Exercise description. Within the material below, locate the line with "December Contest, Bronze" and the line with "## Problem 1. Candy Cane Feast", then return those two lines and all lines between them, exactly as written.

Records.

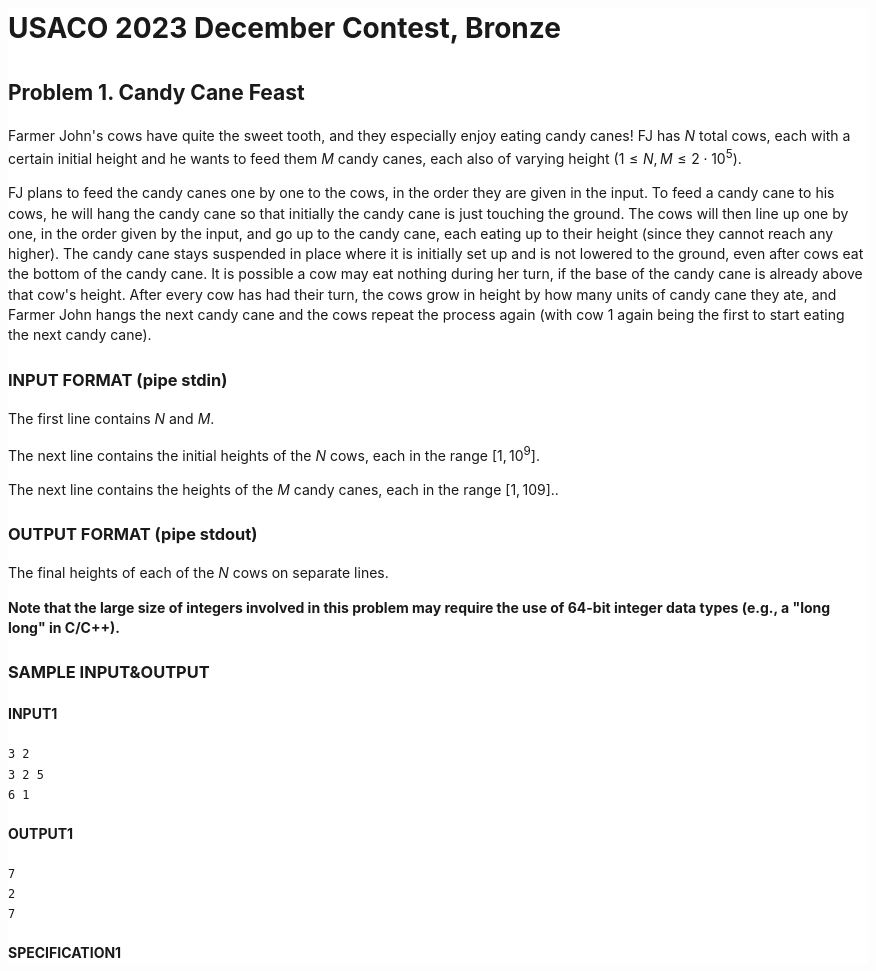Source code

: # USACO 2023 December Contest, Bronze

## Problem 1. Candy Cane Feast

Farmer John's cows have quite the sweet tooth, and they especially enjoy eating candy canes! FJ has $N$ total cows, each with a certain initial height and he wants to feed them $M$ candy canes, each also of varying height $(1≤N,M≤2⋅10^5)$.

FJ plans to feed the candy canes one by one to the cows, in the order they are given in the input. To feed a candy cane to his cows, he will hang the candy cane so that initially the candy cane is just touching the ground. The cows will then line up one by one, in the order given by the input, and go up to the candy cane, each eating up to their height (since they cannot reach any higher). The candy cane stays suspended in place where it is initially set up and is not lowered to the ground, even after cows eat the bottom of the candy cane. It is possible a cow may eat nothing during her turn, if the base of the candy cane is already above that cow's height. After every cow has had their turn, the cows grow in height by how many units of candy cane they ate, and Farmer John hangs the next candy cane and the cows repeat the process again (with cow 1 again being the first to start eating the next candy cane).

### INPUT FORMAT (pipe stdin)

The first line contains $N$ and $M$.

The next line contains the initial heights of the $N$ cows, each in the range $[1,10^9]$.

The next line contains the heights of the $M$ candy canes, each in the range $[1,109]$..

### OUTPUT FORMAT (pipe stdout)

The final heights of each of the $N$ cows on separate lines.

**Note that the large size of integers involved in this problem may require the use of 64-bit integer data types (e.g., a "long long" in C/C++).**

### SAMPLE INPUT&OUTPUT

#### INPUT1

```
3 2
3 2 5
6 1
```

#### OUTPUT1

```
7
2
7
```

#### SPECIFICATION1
---
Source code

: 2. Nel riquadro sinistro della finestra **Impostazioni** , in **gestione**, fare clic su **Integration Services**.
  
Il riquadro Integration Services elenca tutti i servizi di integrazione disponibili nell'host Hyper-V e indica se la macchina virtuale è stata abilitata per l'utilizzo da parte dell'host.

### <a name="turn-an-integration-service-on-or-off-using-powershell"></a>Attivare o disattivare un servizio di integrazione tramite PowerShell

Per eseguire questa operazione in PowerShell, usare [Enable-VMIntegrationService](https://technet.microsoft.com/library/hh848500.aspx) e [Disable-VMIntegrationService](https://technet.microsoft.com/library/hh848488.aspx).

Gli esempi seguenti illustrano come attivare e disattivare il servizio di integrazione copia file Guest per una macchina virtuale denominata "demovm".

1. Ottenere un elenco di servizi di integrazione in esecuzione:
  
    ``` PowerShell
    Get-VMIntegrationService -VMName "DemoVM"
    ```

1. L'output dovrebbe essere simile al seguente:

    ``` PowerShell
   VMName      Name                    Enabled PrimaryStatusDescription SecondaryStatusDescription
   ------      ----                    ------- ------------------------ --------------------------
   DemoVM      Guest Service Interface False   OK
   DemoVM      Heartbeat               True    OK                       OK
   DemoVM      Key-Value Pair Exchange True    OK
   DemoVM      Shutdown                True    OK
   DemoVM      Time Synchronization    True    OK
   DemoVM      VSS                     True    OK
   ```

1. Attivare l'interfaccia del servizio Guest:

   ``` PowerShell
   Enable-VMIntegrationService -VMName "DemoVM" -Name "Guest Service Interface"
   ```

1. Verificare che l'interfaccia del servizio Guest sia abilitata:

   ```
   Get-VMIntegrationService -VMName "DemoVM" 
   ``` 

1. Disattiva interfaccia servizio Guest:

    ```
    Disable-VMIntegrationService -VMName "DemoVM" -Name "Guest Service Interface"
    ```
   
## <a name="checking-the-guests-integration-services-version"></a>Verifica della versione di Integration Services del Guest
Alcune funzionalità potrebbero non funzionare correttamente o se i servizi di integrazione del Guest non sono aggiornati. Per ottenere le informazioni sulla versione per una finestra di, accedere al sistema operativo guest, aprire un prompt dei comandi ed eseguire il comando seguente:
--
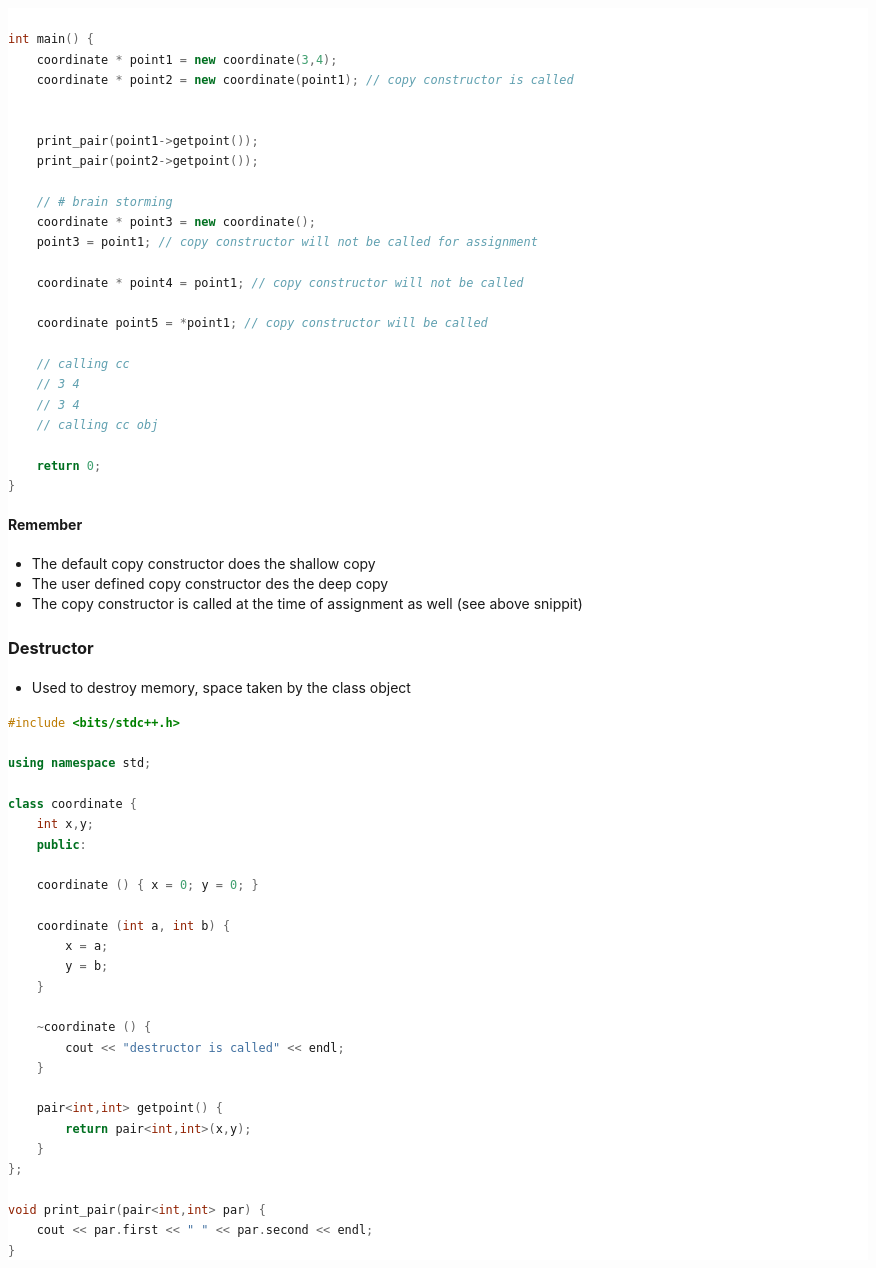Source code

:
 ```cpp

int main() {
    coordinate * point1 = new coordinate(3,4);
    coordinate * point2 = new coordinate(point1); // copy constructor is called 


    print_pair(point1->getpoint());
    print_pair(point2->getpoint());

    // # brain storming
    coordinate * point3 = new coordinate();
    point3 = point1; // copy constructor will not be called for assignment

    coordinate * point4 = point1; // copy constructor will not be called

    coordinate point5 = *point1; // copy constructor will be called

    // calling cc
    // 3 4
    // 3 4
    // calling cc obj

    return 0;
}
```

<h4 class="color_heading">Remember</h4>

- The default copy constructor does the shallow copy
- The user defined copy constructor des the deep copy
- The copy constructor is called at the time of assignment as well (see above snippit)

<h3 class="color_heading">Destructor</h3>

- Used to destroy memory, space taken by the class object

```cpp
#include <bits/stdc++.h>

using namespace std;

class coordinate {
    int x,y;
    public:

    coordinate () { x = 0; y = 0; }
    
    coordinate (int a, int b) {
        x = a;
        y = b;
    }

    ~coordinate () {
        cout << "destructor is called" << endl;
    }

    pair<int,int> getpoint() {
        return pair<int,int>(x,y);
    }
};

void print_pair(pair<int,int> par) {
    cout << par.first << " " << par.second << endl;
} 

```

Exercise output.
: # USACO 2023 December Contest, Bronze

## Problem 1. Candy Cane Feast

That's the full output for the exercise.